Secrets and Pieces

I always feel sad when I come here.

I am in the City, in San Francisco, the only city that I have ever known intimately. I know many secrets of this city, especially secrets about the dark underbelly, the shouting that goes on at night, the faces that are slammed into fences and gates. I also know good secrets, like where to get the best coffee and pizza, and which streets to travel on when you are in a hurry. I know no other city in this way.

But it never did let me in.

Now, I am staying overnight in the big sprawling flat where I lived before I moved to the Land. I don't know what it is about places that gets into me this way, I only know that I grip things, and my knuckles are tired.

I remember walking up the back steps, the old wooden steps that are ridiculously steep and that smell like pee, with YaYa, barely four hours old. I was a little unsteady, but glad to be coming home from the birth center to go to bed. It was about 10:00 at night. I sat on the couch and someone fixed me some cereal, probably my mom. They all sat around me, all my friends, on the couch, around me and on the floor beneath me, and some perched above me, on the arms of the couch. They stroked me and touched me and of course, held tiny YaYa, who just hours before had revealed that she was a daughter, not another son.

These are the kind of memories I am gripping, here. And although now, years later, I have become so accustomed to the woods that I am sort of blinky and stunned in the City, coming here is sharp and poignant. This was home. It belongs to other people now, people who are kind enough to have me come and stay with them. But my memories of the last couple of years are not of here.

This is the way of things. And I want to hold on. But people are the same way, as elusive as the specks of dust that Leafy and I tried to catch, on the day he was sick. You love them and love them, but you can't keep them. Even our children will grow up and go.

I have somehow entwined myself in the land under my feet.
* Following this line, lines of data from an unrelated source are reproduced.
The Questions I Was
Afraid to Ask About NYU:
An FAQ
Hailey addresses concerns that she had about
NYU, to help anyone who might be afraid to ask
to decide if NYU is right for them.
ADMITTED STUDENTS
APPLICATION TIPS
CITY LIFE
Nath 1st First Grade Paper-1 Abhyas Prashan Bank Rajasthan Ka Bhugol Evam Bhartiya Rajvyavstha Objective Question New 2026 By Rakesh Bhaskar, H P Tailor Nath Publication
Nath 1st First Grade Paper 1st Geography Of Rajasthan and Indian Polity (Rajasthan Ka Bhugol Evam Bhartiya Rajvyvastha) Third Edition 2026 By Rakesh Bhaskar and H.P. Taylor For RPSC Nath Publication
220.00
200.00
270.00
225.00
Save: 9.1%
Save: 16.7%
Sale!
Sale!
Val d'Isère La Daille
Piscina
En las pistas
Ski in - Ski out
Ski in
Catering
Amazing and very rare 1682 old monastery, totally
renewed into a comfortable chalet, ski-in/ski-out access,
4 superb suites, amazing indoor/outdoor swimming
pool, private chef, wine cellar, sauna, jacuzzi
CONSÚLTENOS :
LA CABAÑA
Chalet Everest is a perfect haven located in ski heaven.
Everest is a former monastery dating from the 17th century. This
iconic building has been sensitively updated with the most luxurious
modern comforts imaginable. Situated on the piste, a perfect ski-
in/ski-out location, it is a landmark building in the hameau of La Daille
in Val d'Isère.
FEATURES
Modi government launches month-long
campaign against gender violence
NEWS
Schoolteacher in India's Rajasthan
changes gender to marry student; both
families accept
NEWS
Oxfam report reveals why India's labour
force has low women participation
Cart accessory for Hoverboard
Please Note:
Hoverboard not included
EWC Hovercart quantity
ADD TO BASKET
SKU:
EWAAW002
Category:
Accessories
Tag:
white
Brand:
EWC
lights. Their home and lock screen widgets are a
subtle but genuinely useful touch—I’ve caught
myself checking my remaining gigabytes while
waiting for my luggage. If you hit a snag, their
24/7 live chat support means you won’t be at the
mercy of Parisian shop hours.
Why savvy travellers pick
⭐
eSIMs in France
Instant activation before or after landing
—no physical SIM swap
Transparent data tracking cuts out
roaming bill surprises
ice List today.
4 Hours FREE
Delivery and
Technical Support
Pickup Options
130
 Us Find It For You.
I feel as though small birds have pinned me to the ground, and when we break away, small pieces of myself will break off, too. The other day I was talking with Chinua, trying to figure out how to bring the woods and hills with me.  "Maybe a tattoo of a Redwood. Or a Madrone," I suggested.

"Definitely a Madrone," he said. "A Redwood would make a horrible tattoo."

Maybe it would and maybe it wouldn't. But I have to let go. Somehow.

And then I remember that I always feel this way. And I find a poem that I wrote, when I lived here in this house that I feel nostalgic for now.

***

you struggle
when you have left pieces of yourself
around the earth,
in this village
and that one.you'll find sometimes
that your edges don't meet
the sides don't match.
your skin doesn't stretch to cover
all of you.

a slight ringing of bells is enough to
draw you halfway around the world
to call you away from your children
splashing happily in their bath.
or a stop at the curb
an otherwise annoying smell from
the sewer

sends you rocking into boats
sends you into the warm air.
when you have left pieces.
tan faces, bits of amber
the rush of a crowd in the market
meat on a stick, the cockroaches
your hurriedly made bed
deep in the cold of air conditioning.

when you have left pieces of yourself
with people, in this city and
that one,
you'll find that you can't
keep your thoughts with you
sometimes
they have taken you on a journey
a musing, winding road, many trees
thick forests. you struggle
to put a key in the lock of
your front door
with clumsy fingers.

 you trip, stand catching your breath
head down, looking at cracks
in the pavement. head in your hands
draw yourself back.
pieces of you, here and there
making small light patches
on a grey and rushing landscape.

 

***


It is the same. I am the same, wanting to own what I cannot own, finding it difficult to say goodbye. And I will get through.